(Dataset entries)
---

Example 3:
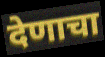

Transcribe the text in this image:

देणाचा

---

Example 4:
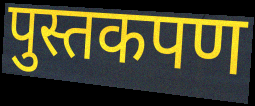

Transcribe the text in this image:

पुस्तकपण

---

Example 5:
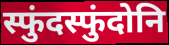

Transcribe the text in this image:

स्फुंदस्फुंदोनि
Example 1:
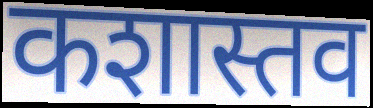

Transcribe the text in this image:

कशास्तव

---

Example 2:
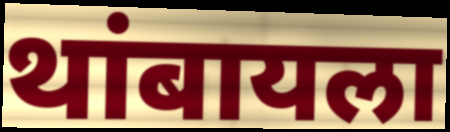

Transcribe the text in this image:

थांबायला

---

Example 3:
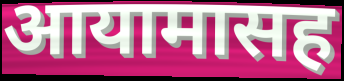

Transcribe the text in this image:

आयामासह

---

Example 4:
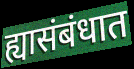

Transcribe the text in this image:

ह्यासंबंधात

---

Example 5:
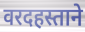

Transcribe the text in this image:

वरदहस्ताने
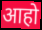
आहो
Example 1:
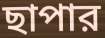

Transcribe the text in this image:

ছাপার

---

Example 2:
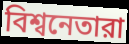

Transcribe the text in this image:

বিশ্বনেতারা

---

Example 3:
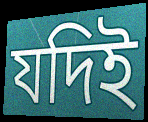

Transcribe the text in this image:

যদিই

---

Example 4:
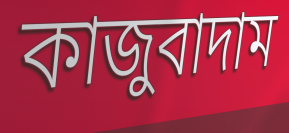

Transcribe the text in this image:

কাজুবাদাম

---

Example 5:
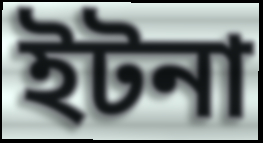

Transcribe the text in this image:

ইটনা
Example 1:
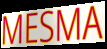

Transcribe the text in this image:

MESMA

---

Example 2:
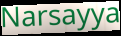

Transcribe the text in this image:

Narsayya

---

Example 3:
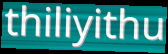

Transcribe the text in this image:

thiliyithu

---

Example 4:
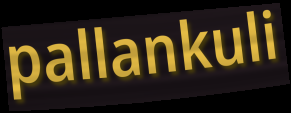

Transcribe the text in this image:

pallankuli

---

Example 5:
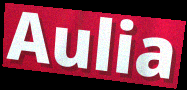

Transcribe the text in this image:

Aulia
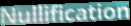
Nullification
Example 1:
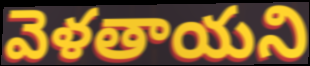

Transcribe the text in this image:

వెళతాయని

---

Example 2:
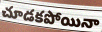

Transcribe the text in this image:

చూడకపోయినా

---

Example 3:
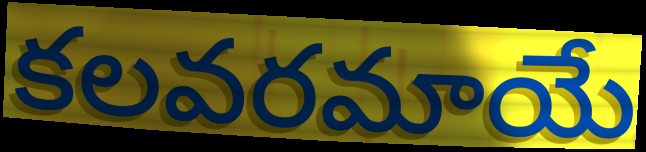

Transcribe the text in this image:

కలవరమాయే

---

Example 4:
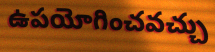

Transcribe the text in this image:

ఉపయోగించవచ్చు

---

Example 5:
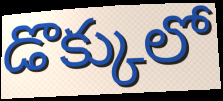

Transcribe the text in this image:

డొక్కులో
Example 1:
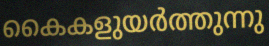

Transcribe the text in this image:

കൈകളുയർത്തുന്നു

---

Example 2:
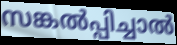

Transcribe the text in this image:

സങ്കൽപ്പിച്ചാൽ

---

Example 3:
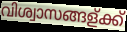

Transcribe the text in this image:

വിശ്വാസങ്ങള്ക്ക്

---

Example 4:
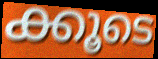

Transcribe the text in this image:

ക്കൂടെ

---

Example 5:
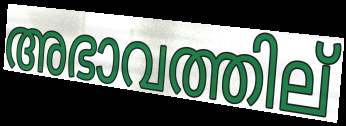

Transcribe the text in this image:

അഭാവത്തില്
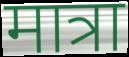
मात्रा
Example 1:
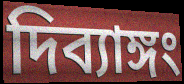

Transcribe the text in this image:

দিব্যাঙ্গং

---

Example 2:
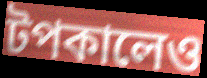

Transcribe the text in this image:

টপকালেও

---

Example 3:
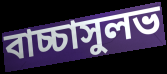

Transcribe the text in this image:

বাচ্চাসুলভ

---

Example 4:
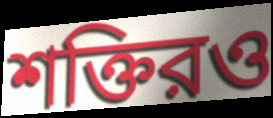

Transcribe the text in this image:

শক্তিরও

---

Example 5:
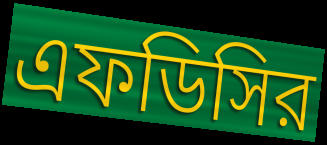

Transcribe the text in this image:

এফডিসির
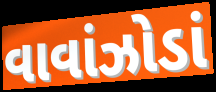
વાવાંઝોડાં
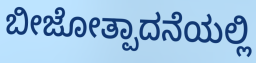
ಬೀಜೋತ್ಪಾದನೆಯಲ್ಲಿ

AIM:
Write out all of the records above word for word, leaving out the pictures.

RESULT:
---

Example 3:

Transcribe the text in this image:

देणाचा

---

Example 4:

Transcribe the text in this image:

पुस्तकपण

---

Example 5:

Transcribe the text in this image:

स्फुंदस्फुंदोनि
Example 1:

Transcribe the text in this image:

कशास्तव

---

Example 2:

Transcribe the text in this image:

थांबायला

---

Example 3:

Transcribe the text in this image:

आयामासह

---

Example 4:

Transcribe the text in this image:

ह्यासंबंधात

---

Example 5:

Transcribe the text in this image:

वरदहस्ताने
आहो
Example 1:

Transcribe the text in this image:

ছাপার

---

Example 2:

Transcribe the text in this image:

বিশ্বনেতারা

---

Example 3:

Transcribe the text in this image:

যদিই

---

Example 4:

Transcribe the text in this image:

কাজুবাদাম

---

Example 5:

Transcribe the text in this image:

ইটনা
Example 1:

Transcribe the text in this image:

MESMA

---

Example 2:

Transcribe the text in this image:

Narsayya

---

Example 3:

Transcribe the text in this image:

thiliyithu

---

Example 4:

Transcribe the text in this image:

pallankuli

---

Example 5:

Transcribe the text in this image:

Aulia
Nullification
Example 1:

Transcribe the text in this image:

వెళతాయని

---

Example 2:

Transcribe the text in this image:

చూడకపోయినా

---

Example 3:

Transcribe the text in this image:

కలవరమాయే

---

Example 4:

Transcribe the text in this image:

ఉపయోగించవచ్చు

---

Example 5:

Transcribe the text in this image:

డొక్కులో
Example 1:

Transcribe the text in this image:

കൈകളുയർത്തുന്നു

---

Example 2:

Transcribe the text in this image:

സങ്കൽപ്പിച്ചാൽ

---

Example 3:

Transcribe the text in this image:

വിശ്വാസങ്ങള്ക്ക്

---

Example 4:

Transcribe the text in this image:

ക്കൂടെ

---

Example 5:

Transcribe the text in this image:

അഭാവത്തില്
मात्रा
Example 1:

Transcribe the text in this image:

দিব্যাঙ্গং

---

Example 2:

Transcribe the text in this image:

টপকালেও

---

Example 3:

Transcribe the text in this image:

বাচ্চাসুলভ

---

Example 4:

Transcribe the text in this image:

শক্তিরও

---

Example 5:

Transcribe the text in this image:

এফডিসির
વાવાંઝોડાં
ಬೀಜೋತ್ಪಾದನೆಯಲ್ಲಿ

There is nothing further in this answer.